Every first day of the year, I feel the need to write about something both reflective and prospective. I just finished my first semester of college, and I’m currently thinking of all the things I want from 2015. So I think I have a good amount of things to share.
I’d like to think my college experience is unique even though people around the world are sharing the same set of experiences. For the last five months, I met wonderful people, met not-so-wonderful ones, saw brand new places I am now familiar with, stressed about school work, and celebrated good grades because they mean so much more than they ever have. Of course, college is nothing like my last year of high school: a stroll in the park. However, college is not the Hunger Games I expected it to be. I’m still trying to form a description of what college is for me, but as of now, in contrast to high school, college work is interesting and rewarding, and nothing about it seems unproductive. My school life and my regular life have merged together. Now, I’m always conscious about lessons, tuition, budgeting, and time. My life isn’t as socially eventful as it was in senior year but when I do get the chance to take a break, it’s more meaningful.
For this New Year, like any new year, I want what most people (should) want, improvement. This has always been a difficult thing for me because it’s hard to better once you’re the best. Sike. I have several goals for myself (grades, health, time management, etc…), but there is one thing I found worth sharing.

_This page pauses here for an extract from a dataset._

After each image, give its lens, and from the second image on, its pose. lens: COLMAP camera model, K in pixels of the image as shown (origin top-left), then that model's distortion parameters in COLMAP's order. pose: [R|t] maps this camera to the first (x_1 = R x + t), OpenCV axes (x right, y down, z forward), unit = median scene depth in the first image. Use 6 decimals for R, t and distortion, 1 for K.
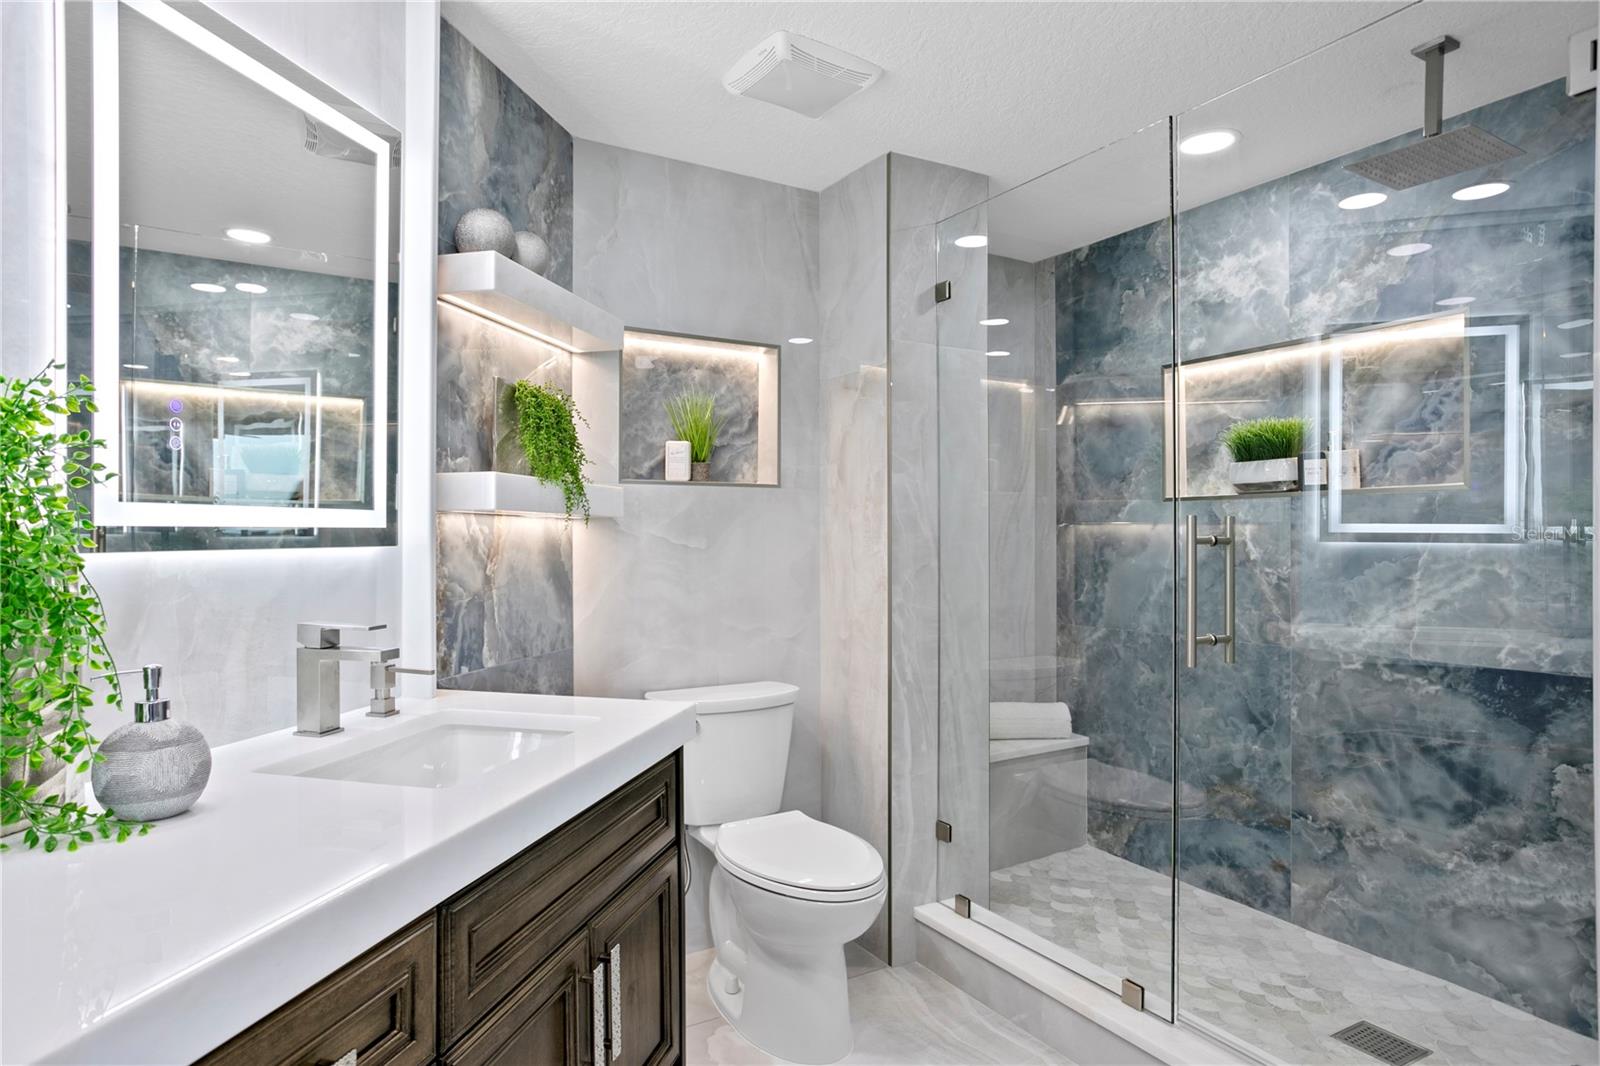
lens RADIAL K [[917.8, 0, 787.3], [0, 917.8, 537.8], [0, 0, 1]] dist [-0.058556, 0.039604]
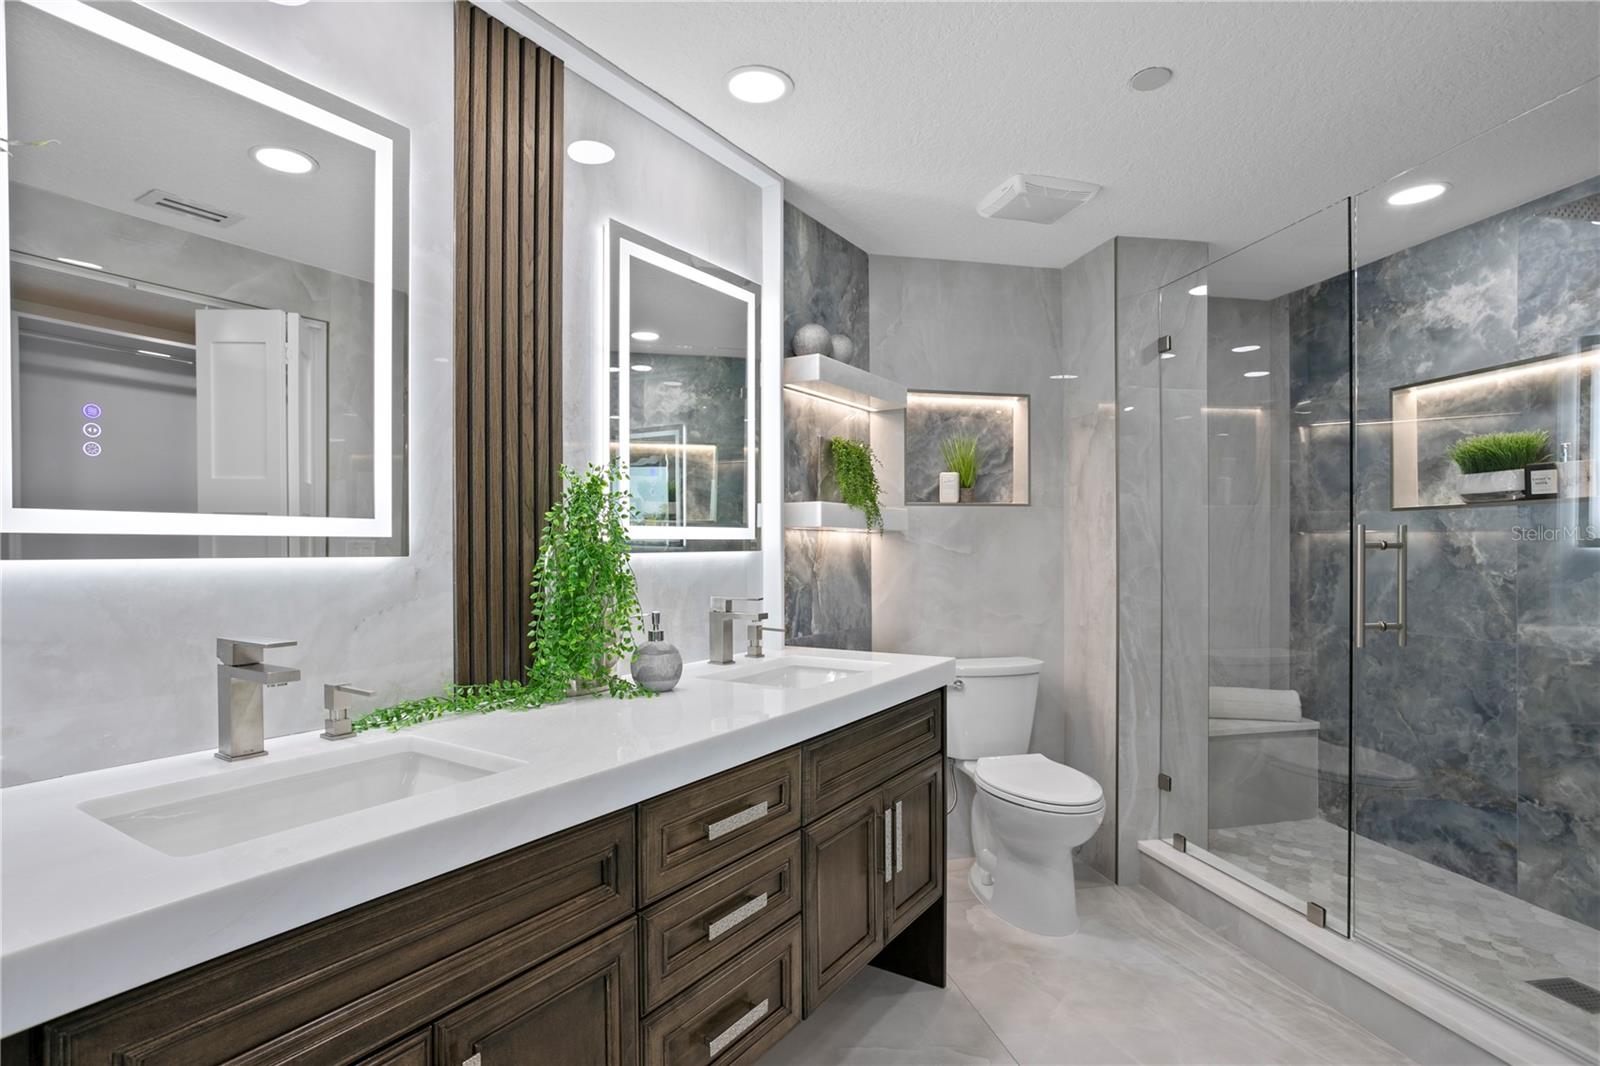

I really miss my passion for photography, but I also want to recuperate my passion to something better than it turned out to be. Earlier this year, I wrote about my struggle as an artist, which was my way of venting all the frustrations from disapproval and my work being taken for granted. One thing I did not share in that post was my permeating insecurity with my work. I’m humbled by all the kind words I receive and honored to have been chosen to photograph such amazing people, but all the kudos and business became something I used to measure my growth as a photographer. There is nothing wrong with compliments and turning your talent into something lucrative, I encourage that for anyone. The problem with using success as a metric for artistic growth is that my life was too busy to make time for my medium. For so long “no excuses” stuck in my head to really emphasize the lack of work I was producing. After moving houses two weeks after graduation and starting college, photography was the last thing on my mind. Any work that I did share was a forced attempt to encourage myself. I didn't love taking pictures anymore because even though clients and friends appreciated my work, none of those images impressed me. I was too eager about composing a stellar image that I forgot to chillax and appreciate the process of taking pictures. So the post from last May that was intended to create a leeway for unapologetic artistry was nothing more but words, until now. Long story short, these last few months that I took to focus on school was a great step back to rethink what I want to do with this whole art form. Honestly, I’m still ideating my photography, but this time I want to learn from my mistake of pressuring myself. Photography has always came naturally to me because I anticipated the process, not just the outcome.